In the case $k=1$, you want $b-2$ and $b^n-1$ to have a common factor, $p$, then $p$ must be a factor of $2^n-1$ and $b-2$. So pick an odd prime factor $p$ of $b-2$ and $n=p-1$. Then $\frac{1}{p}=\frac{A}{b^{p-1}-1}$ gives a solution $A$.
So any $b$ with $b-2$ having an odd prime factor $p$ has an upper bound of $\frac{1}{2}b^{b-3}$.
The case where $b-2$ is a power of $2$ can't be done this way, because $b-2$ and $b^n-1$ are relatively prime in that case, but you can apply the same trick, finding an odd prime factor $p$ of $b^2-2$ less than $b$, which we can do. Then $n=2(p-1)$ and $\frac{1}{p}=\frac{A}{b^n-1}$ gives a solution.
You can get better upper bounds for specific examples. For example, when $b=91$, one of the cases where brute force found no five-digit answers, we see that $b^2-2$ is divisible by $17$ and $2^{8}-1$ is divisible by $17$, so $A=\frac{91^{16}-1}{17}$ is a 16-digit solution.
If $b\equiv 2\pmod{5}$ then $b^4-1$ is divisible by $5$ and $A=\frac{b^4-1}{5}$.
(The case we found above, where $b\equiv 3\pmod 5$ is due to $b^3-2$ is divisible by $5$.)
It's worth noting that $b-1$ is always a divisor of any number such that $n$ and $2n$ are anagrams in base $b$. That's because the anagram property means that $n\equiv 2n\pmod{b-1}$.
Additional cases:
If $b=3n$ then $((n-1)(2n-1)(2n)(n))_b$ is an anagram.
If $b=7n$ then $((n)(2n)(3n-1)(5n-1)(6n-1)(4n))_b$ is an anagram.
If $b=7n-1$ then $((n-1)(4n-1)(2n-1)(5n-1)(3n-1)(6n-1))_b$ is an anagram.
If $b=7n+3$ then $((n)(2n)(4n+1)(6n+2)(5n+2)(3n+1))_b$ is an anagram.
If $b=7n-2$ then $((n-1)(4n-2)(5n-2)(6n-1)(2n-1)(3n-1))_b$ is an anagram.
If $b=15n+4$ then $((n)(2n)(8n+2)(4n+1))_b$ is an anagram.

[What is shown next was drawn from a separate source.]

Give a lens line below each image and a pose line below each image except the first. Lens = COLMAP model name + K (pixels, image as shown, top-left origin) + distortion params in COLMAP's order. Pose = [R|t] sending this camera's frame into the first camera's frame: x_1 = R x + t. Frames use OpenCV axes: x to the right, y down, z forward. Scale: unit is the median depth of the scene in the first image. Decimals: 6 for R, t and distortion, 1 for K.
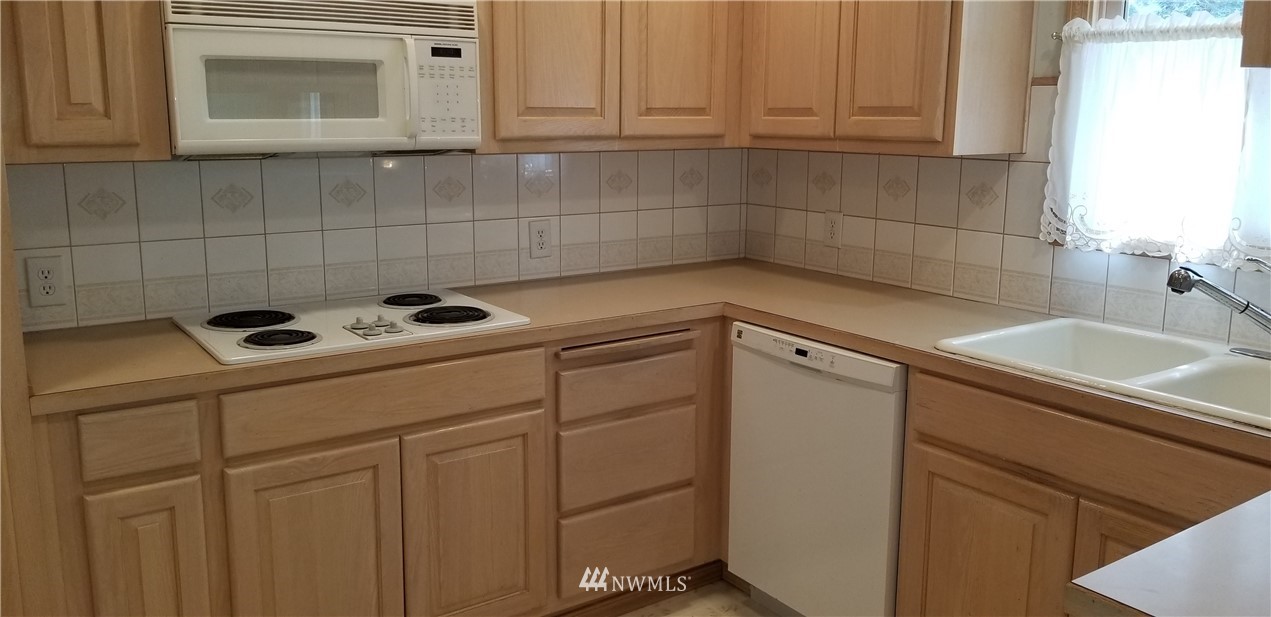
lens RADIAL K [[985.2, 0, 635.7], [0, 985.2, 295.1], [0, 0, 1]] dist [0.086223, -0.165967]
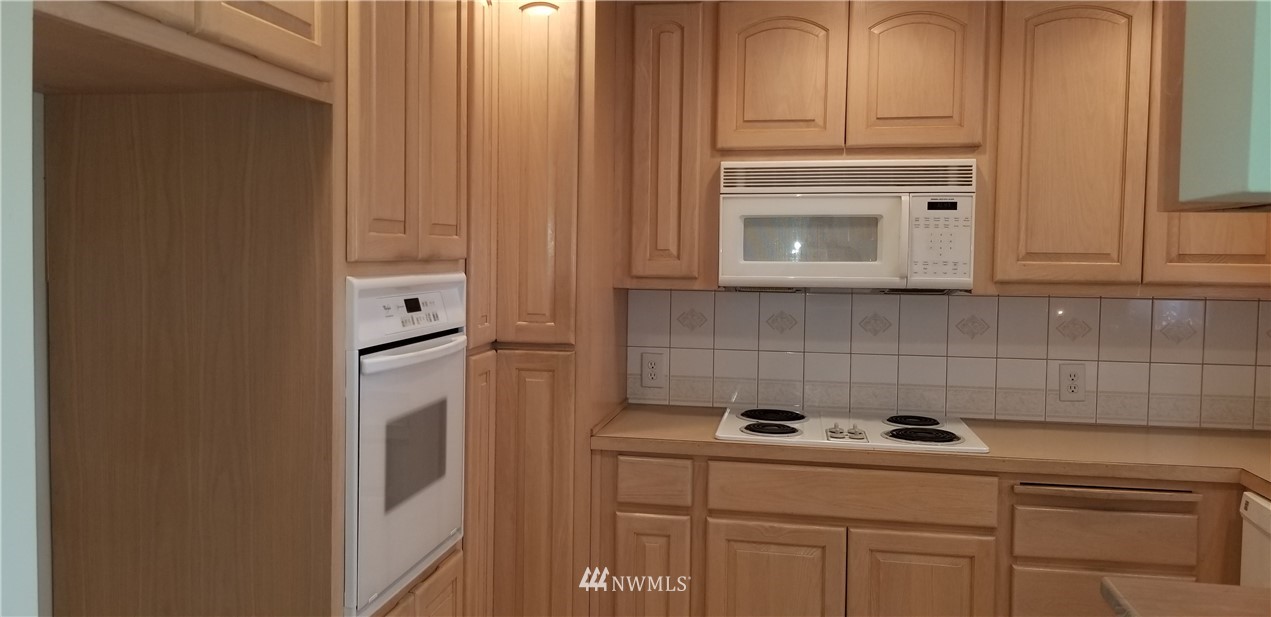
lens RADIAL K [[1011.3, 0, 617.1], [0, 1011.3, 305.3], [0, 0, 1]] dist [0.136306, -0.261634]
pose [[0.699566, 0.042346, -0.713312, 0.400031], [-0.139328, 0.987166, -0.078040, 0.014296], [0.700853, 0.153979, 0.696488, -0.073388]]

This means we can quickly find six-digit or smaller examples unless $b\equiv 1\pmod {21}$, and any case with $b\equiv 2,3,4\pmod{5}$.
There is actually a six-digit or smaller anagram if $b\not\equiv 1\pmod{315}$. Might be necessary and sufficient - I haven't found an example for $b=316$ smaller than $7$ digits.